(Collected data)
>>>

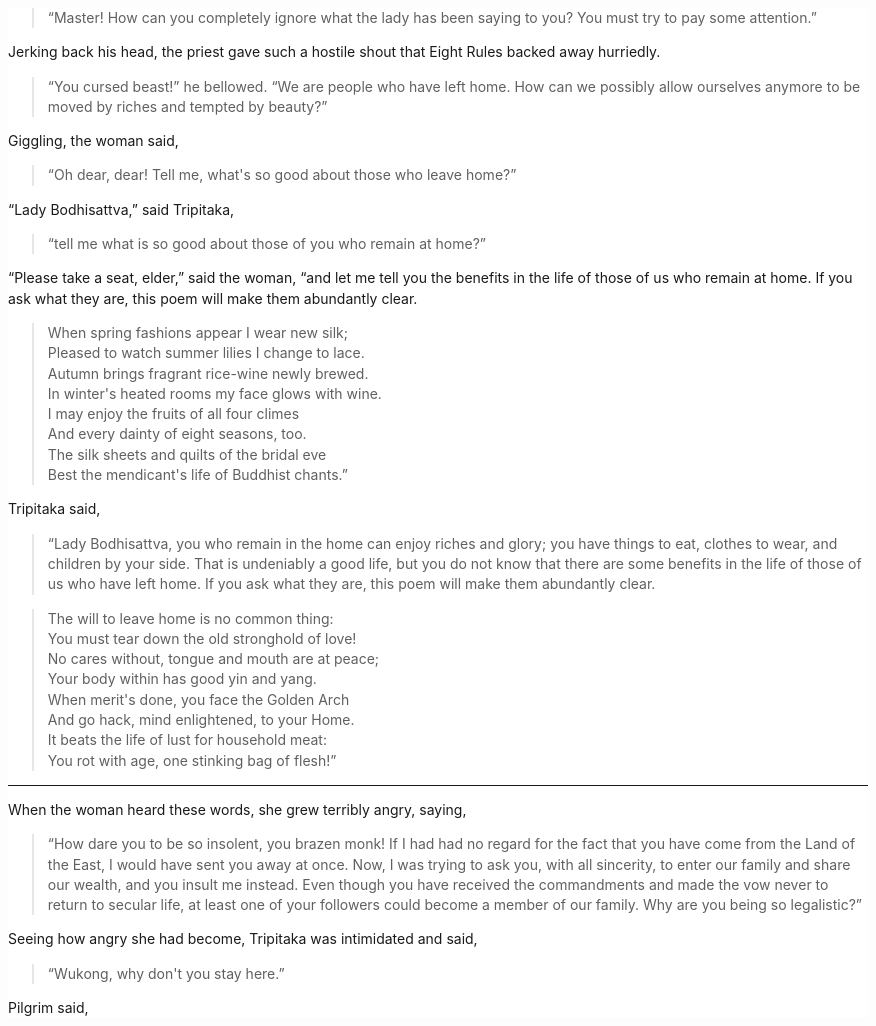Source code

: > “Master! How can you completely ignore what the lady has been saying to you? You must try to pay some attention.”

Jerking back his head, the priest gave such a hostile shout that Eight Rules backed away hurriedly.

> “You cursed beast!” he bellowed. “We are people who have left home. How can we possibly allow ourselves anymore to be moved by riches and tempted by beauty?”

Giggling, the woman said,

> “Oh dear, dear! Tell me, what's so good about those who leave home?”

“Lady Bodhisattva,” said Tripitaka,

> “tell me what is so good about those of you who remain at home?”

“Please take a seat, elder,” said the woman, “and let me tell you the benefits in the life of those of us who remain at home. If you ask what they are, this poem will make them abundantly clear.

> When spring fashions appear I wear new silk;  
> Pleased to watch summer lilies I change to lace.  
> Autumn brings fragrant rice-wine newly brewed.  
> In winter's heated rooms my face glows with wine.  
> I may enjoy the fruits of all four climes  
> And every dainty of eight seasons, too.  
> The silk sheets and quilts of the bridal eve  
> Best the mendicant's life of Buddhist chants.”

Tripitaka said,

> “Lady Bodhisattva, you who remain in the home can enjoy riches and glory; you have things to eat, clothes to wear, and children by your side. That is undeniably a good life, but you do not know that there are some benefits in the life of those of us who have left home. If you ask what they are, this poem will make them abundantly clear.

> The will to leave home is no common thing:  
> You must tear down the old stronghold of love!  
> No cares without, tongue and mouth are at peace;  
> Your body within has good yin and yang.  
> When merit's done, you face the Golden Arch  
> And go hack, mind enlightened, to your Home.  
> It beats the life of lust for household meat:  
> You rot with age, one stinking bag of flesh!”

---

When the woman heard these words, she grew terribly angry, saying,

> “How dare you to be so insolent, you brazen monk! If I had had no regard for the fact that you have come from the Land of the East, I would have sent you away at once. Now, I was trying to ask you, with all sincerity, to enter our family and share our wealth, and you insult me instead. Even though you have received the commandments and made the vow never to return to secular life, at least one of your followers could become a member of our family. Why are you being so legalistic?”

Seeing how angry she had become, Tripitaka was intimidated and said,

> “Wukong, why don't you stay here.”

Pilgrim said,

<<<

▶ [Requirement]: Copy the source text of the data above character for character, leaving the picture out of your answer.

▶ [Solution]:
Source code

: > “Master! How can you completely ignore what the lady has been saying to you? You must try to pay some attention.”

Jerking back his head, the priest gave such a hostile shout that Eight Rules backed away hurriedly.

> “You cursed beast!” he bellowed. “We are people who have left home. How can we possibly allow ourselves anymore to be moved by riches and tempted by beauty?”

Giggling, the woman said,

> “Oh dear, dear! Tell me, what's so good about those who leave home?”

“Lady Bodhisattva,” said Tripitaka,

> “tell me what is so good about those of you who remain at home?”

“Please take a seat, elder,” said the woman, “and let me tell you the benefits in the life of those of us who remain at home. If you ask what they are, this poem will make them abundantly clear.

> When spring fashions appear I wear new silk;  
> Pleased to watch summer lilies I change to lace.  
> Autumn brings fragrant rice-wine newly brewed.  
> In winter's heated rooms my face glows with wine.  
> I may enjoy the fruits of all four climes  
> And every dainty of eight seasons, too.  
> The silk sheets and quilts of the bridal eve  
> Best the mendicant's life of Buddhist chants.”

Tripitaka said,

> “Lady Bodhisattva, you who remain in the home can enjoy riches and glory; you have things to eat, clothes to wear, and children by your side. That is undeniably a good life, but you do not know that there are some benefits in the life of those of us who have left home. If you ask what they are, this poem will make them abundantly clear.

> The will to leave home is no common thing:  
> You must tear down the old stronghold of love!  
> No cares without, tongue and mouth are at peace;  
> Your body within has good yin and yang.  
> When merit's done, you face the Golden Arch  
> And go hack, mind enlightened, to your Home.  
> It beats the life of lust for household meat:  
> You rot with age, one stinking bag of flesh!”

---

When the woman heard these words, she grew terribly angry, saying,

> “How dare you to be so insolent, you brazen monk! If I had had no regard for the fact that you have come from the Land of the East, I would have sent you away at once. Now, I was trying to ask you, with all sincerity, to enter our family and share our wealth, and you insult me instead. Even though you have received the commandments and made the vow never to return to secular life, at least one of your followers could become a member of our family. Why are you being so legalistic?”

Seeing how angry she had become, Tripitaka was intimidated and said,

> “Wukong, why don't you stay here.”

Pilgrim said,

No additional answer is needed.